Around that time, I developed a fascination for reading stories about lottery winners. The Mega jackpot millionaires and what they did with all that money. I’d fantasize about what I would do. Would I take the lump payment? The thing that stuck with me the most was learning how poorly things had gone for many of the winners years after the win.

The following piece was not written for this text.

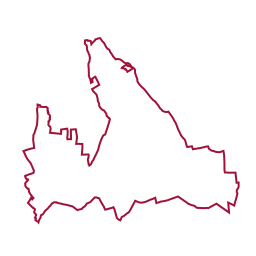 Carastelec, Salaj, Romania (Natural Earth projection), rotated 266°
{"feature_id": "2599482B43176721929294", "entity_name": "Carastelec", "entity_type": "district", "adm_level": 2, "iso_a3": "ROU", "parent_name": "Romania", "parent_adm1": "Salaj", "projection": "natural_earth1", "projection_center": [22.689, 47.305], "detail": "fine", "context": "isolated", "style": "outline", "palette": "rose", "viewbox_px": 256, "rotation_deg": 266, "n_neighbors": 0, "source": "geoboundaries", "source_scale": "gbopen_adm2", "svg_char_len": 5617}
<svg xmlns="http://www.w3.org/2000/svg" viewBox="0 0 256 256"><g transform="rotate(266 128 128)"><path d="M76.0,232.1L76.0,231.2L76.2,229.0L76.3,226.5L76.9,221.5L79.5,221.3L86.6,221.8L91.5,221.9L94.0,222.0L98.5,221.6L97.7,218.7L97.5,217.7L97.5,216.9L97.9,214.7L98.3,213.3L98.8,212.4L99.1,211.8L99.5,210.1L100.0,209.2L101.0,208.1L101.7,207.2L104.0,206.7L104.1,204.9L103.5,202.4L103.4,201.1L102.9,197.9L102.3,191.2L105.3,190.5L104.9,185.7L107.8,184.9L111.6,184.2L112.7,183.6L114.7,181.9L117.1,180.3L119.9,179.3L123.2,177.9L128.6,176.3L130.3,175.6L131.7,174.8L133.9,173.9L135.9,172.9L140.0,170.4L141.5,169.4L141.3,168.7L141.3,167.1L141.5,166.2L142.0,164.9L142.4,164.0L142.8,163.5L143.9,162.8L145.5,161.3L147.8,160.1L151.2,157.9L152.9,156.6L154.1,155.0L154.8,154.5L157.2,152.6L163.1,148.6L164.0,148.1L166.2,146.3L167.9,144.6L170.0,142.9L172.0,141.5L174.0,140.6L175.9,140.7L182.4,138.9L183.3,138.9L183.5,139.0L185.8,139.0L187.6,137.6L187.9,137.2L187.6,136.5L187.1,136.9L186.6,136.1L184.1,131.3L185.4,130.8L186.9,129.8L186.7,129.3L187.0,129.2L187.4,128.8L187.6,128.3L188.2,126.0L188.7,126.3L189.4,127.3L191.1,130.4L191.1,130.8L190.9,131.2L190.6,131.3L190.4,131.5L190.4,131.9L189.9,132.1L189.7,132.4L190.0,133.0L190.1,133.7L190.0,133.9L189.5,134.1L189.0,134.6L189.1,135.2L188.7,135.4L188.4,135.8L188.5,136.1L191.5,134.2L192.1,133.6L192.6,132.7L192.8,132.0L192.7,131.2L192.8,130.4L193.0,129.7L193.4,129.0L195.5,126.8L196.7,125.3L197.1,124.6L197.6,122.1L197.5,121.2L197.3,120.8L197.4,120.5L198.0,119.9L199.1,119.3L200.4,118.1L201.3,117.8L205.2,115.5L207.2,114.9L207.6,114.5L208.5,113.1L209.1,112.6L209.7,112.2L214.5,110.0L215.1,109.6L216.4,108.4L219.4,106.6L219.6,106.4L219.6,105.5L219.4,104.6L218.6,101.5L218.0,101.4L217.7,101.2L215.4,98.4L214.1,97.3L217.3,96.9L217.5,96.5L217.9,94.7L217.7,94.2L218.4,93.9L218.5,93.7L218.5,92.7L218.4,91.2L218.2,91.1L216.8,91.1L215.4,90.8L214.6,91.2L213.4,92.4L212.8,92.6L207.9,92.8L206.8,93.4L203.9,94.3L203.4,94.7L201.6,94.7L201.1,95.0L197.5,94.3L196.6,94.0L195.8,93.4L195.1,93.1L193.6,92.9L190.6,92.9L189.6,93.0L187.5,92.8L185.2,92.8L183.8,92.6L181.5,92.9L179.0,93.8L175.6,94.2L176.4,95.9L178.7,95.6L178.9,95.8L179.6,95.6L180.9,97.7L181.5,98.9L181.3,99.1L180.1,99.5L176.9,100.9L173.0,102.3L169.3,94.8L167.0,96.0L164.8,97.8L164.7,98.0L163.0,99.1L159.6,99.7L157.0,99.8L154.3,100.9L152.2,100.8L150.8,101.4L148.7,102.9L148.1,103.6L147.2,105.2L146.4,105.8L145.6,106.2L143.9,107.3L143.3,107.5L141.5,107.5L140.5,108.7L139.3,109.4L139.2,110.0L138.0,110.6L135.9,109.8L132.8,108.7L131.6,108.1L130.2,107.7L123.2,104.8L123.0,104.5L122.5,103.1L121.9,102.5L119.1,100.9L116.8,99.8L114.0,98.6L108.1,96.6L104.1,94.4L100.3,92.1L98.7,91.3L96.9,89.8L94.7,88.7L93.8,87.7L93.3,86.8L94.7,86.5L94.7,86.2L99.4,85.7L100.5,86.1L100.8,86.5L101.6,86.5L103.0,86.9L103.7,86.9L104.0,86.6L104.4,86.6L104.6,80.1L111.8,81.2L115.3,81.3L115.8,75.2L122.3,76.5L123.5,76.5L130.4,75.8L130.4,70.9L120.9,70.4L121.0,66.8L122.7,66.7L124.8,67.2L128.7,67.6L131.6,67.3L131.6,67.0L131.1,61.1L128.2,61.0L126.8,60.7L128.7,49.8L130.0,50.3L131.7,50.4L132.4,50.8L133.1,50.8L134.7,50.5L135.9,49.2L136.6,48.8L137.1,48.8L137.9,49.1L139.3,49.2L140.1,49.0L140.3,49.2L140.3,49.6L140.4,50.0L141.0,50.1L141.3,50.3L141.7,50.3L142.1,50.8L142.5,50.9L142.8,50.9L143.3,50.5L143.5,50.5L144.5,51.1L145.4,51.0L146.5,50.7L147.6,49.5L148.5,49.2L148.8,49.6L149.0,49.7L149.7,49.1L150.1,49.4L150.7,49.1L150.9,49.3L151.8,48.9L153.2,49.4L154.8,48.0L154.8,47.1L154.7,46.2L155.3,42.0L156.1,42.2L156.6,42.0L156.9,41.8L157.1,40.7L157.6,40.0L157.7,39.4L154.9,39.4L153.7,38.7L151.0,38.5L149.5,38.6L145.8,38.6L139.1,37.7L136.7,37.2L129.2,34.2L127.5,33.1L125.6,33.0L124.2,32.7L122.4,32.6L114.6,33.0L114.2,29.9L113.4,26.0L112.3,22.1L111.4,22.4L110.9,22.7L108.1,23.7L104.7,25.1L101.3,27.3L100.7,27.8L99.6,28.5L92.0,31.2L91.2,30.9L89.9,30.7L89.7,30.3L89.0,27.7L88.7,26.2L87.7,23.2L87.2,22.7L87.6,22.4L87.5,22.1L86.8,22.0L85.6,22.3L83.7,23.5L83.4,23.7L83.8,24.3L83.8,24.6L83.3,24.8L83.1,24.5L82.1,23.8L81.4,22.8L80.4,22.0L80.3,21.8L79.6,21.5L78.5,21.7L78.1,21.5L77.1,21.7L74.4,23.5L74.3,23.8L74.6,24.1L74.5,24.4L74.3,24.5L72.2,24.9L71.2,24.8L68.4,26.2L67.7,26.9L67.1,27.0L64.7,28.8L63.5,27.5L65.3,26.6L61.7,24.2L60.3,23.0L58.2,24.7L55.0,27.6L55.1,27.8L53.5,29.5L52.4,29.2L51.6,28.8L50.6,28.5L49.6,29.0L47.9,30.4L45.5,29.3L45.0,28.9L44.1,29.9L42.7,29.2L42.2,29.6L40.8,31.6L40.1,32.1L42.2,32.8L44.6,34.4L45.7,34.8L46.1,34.7L47.4,35.5L47.6,36.8L48.9,37.9L51.0,39.4L53.4,42.5L54.8,43.7L55.8,45.0L58.1,47.0L58.3,47.8L58.8,48.3L59.0,49.1L58.9,51.2L58.5,51.4L58.4,52.4L57.7,53.9L57.1,56.5L56.7,57.0L56.6,57.7L55.8,60.4L55.7,61.1L53.6,67.3L49.6,71.8L50.0,73.1L50.4,76.2L50.8,76.4L51.1,76.8L51.3,77.1L51.9,77.6L52.6,78.7L52.6,79.2L53.3,79.8L53.8,80.4L55.4,81.5L56.8,85.3L60.2,89.0L60.4,89.4L61.1,90.0L60.8,92.1L60.3,92.9L60.2,93.8L59.6,94.5L58.8,94.7L53.3,97.3L51.4,98.4L50.5,98.6L48.1,99.6L49.5,106.6L50.0,107.9L48.2,108.7L43.2,109.8L40.4,110.3L39.0,110.7L38.3,111.2L37.9,111.5L36.4,113.8L37.1,114.3L39.6,115.5L40.6,117.9L43.1,121.4L43.1,121.5L43.5,122.5L44.2,123.2L45.6,124.3L50.2,127.1L53.6,129.4L54.9,130.1L53.4,133.0L52.8,134.7L52.6,136.1L52.6,137.3L53.1,140.4L54.9,145.3L55.7,148.2L56.5,150.3L51.1,151.1L51.2,151.5L51.5,152.2L51.7,153.9L52.3,155.5L52.5,158.3L52.8,160.6L53.2,162.6L56.2,173.1L48.9,182.2L48.2,182.8L46.5,186.5L45.7,188.8L43.7,191.0L43.4,192.3L43.1,195.4L42.8,197.8L42.7,202.1L42.5,202.6L44.4,206.7L46.3,211.0L36.6,222.9L46.6,222.8L45.2,225.3L43.2,228.6L46.2,229.5L50.1,231.0L55.1,232.6L56.5,232.0L57.5,232.1L58.9,232.5L59.3,232.7L59.6,233.1L60.5,233.8L61.0,234.0L61.8,234.3L65.9,234.5L65.8,232.5L76.0,232.1Z" fill="none" stroke="#9f1239" stroke-width="2"/></g></svg>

I turned 40 in 2020, and like many pandemic milestones, it sucked. The careful edifice of bullshit I’d built my 30s on collapsed in one fell swoop, and the nearly 2 years, 8 months, and 1 week since then have been spent doing what mid-life crisis-experiencing gen-x/milennials do; therapy, yoga, better eating, new doctors, all mixed with moments of severe ennui as I looked back on what I’d previously believed where my very successful 30s. You see, I started a creative studio, worked with talented people, and kept it all going for a decade. I had a nice office in the hip area of the city, lots of cool gadgets, a bar in my office (because I watched too much Mad Men and embraced the cliche), and the deep-seated belief that things would continue on an upward trajectory because I’d had some early wins. They did not, and I more or less hit the 10-year anniversary of my studio by skidding to that finish line. The office was gone (we went remote during the pandemic), and I had a U-storage unit to hold the excess gadgets.
It was not a failure; my 30s were not a failure, but it sure as fuck didn’t feel like SUCCESS.
I found myself pondering the nature of “not success.” I had things to be proud of, and I could connect with gratitude about some of it, but it didn’t quite add up to success.
It felt more like an unsuccess. From the underutilized root of the very well-worn “unsuccessful,” which things are ALL the time. Unsuccessful things are usually considered failures, but an unsuccess, maybe that could be something else.
So there it is the namesake of this blog and a space where I hope to explore the in-betweens. Not failures but not quite success is, in many ways, the broken promise of the future millennials were taught to expect. So I don’t own a home, but I did get a Bluesky invite from Craig Mod two weeks ago, and Niel Gaiman liked two of my “tweets.”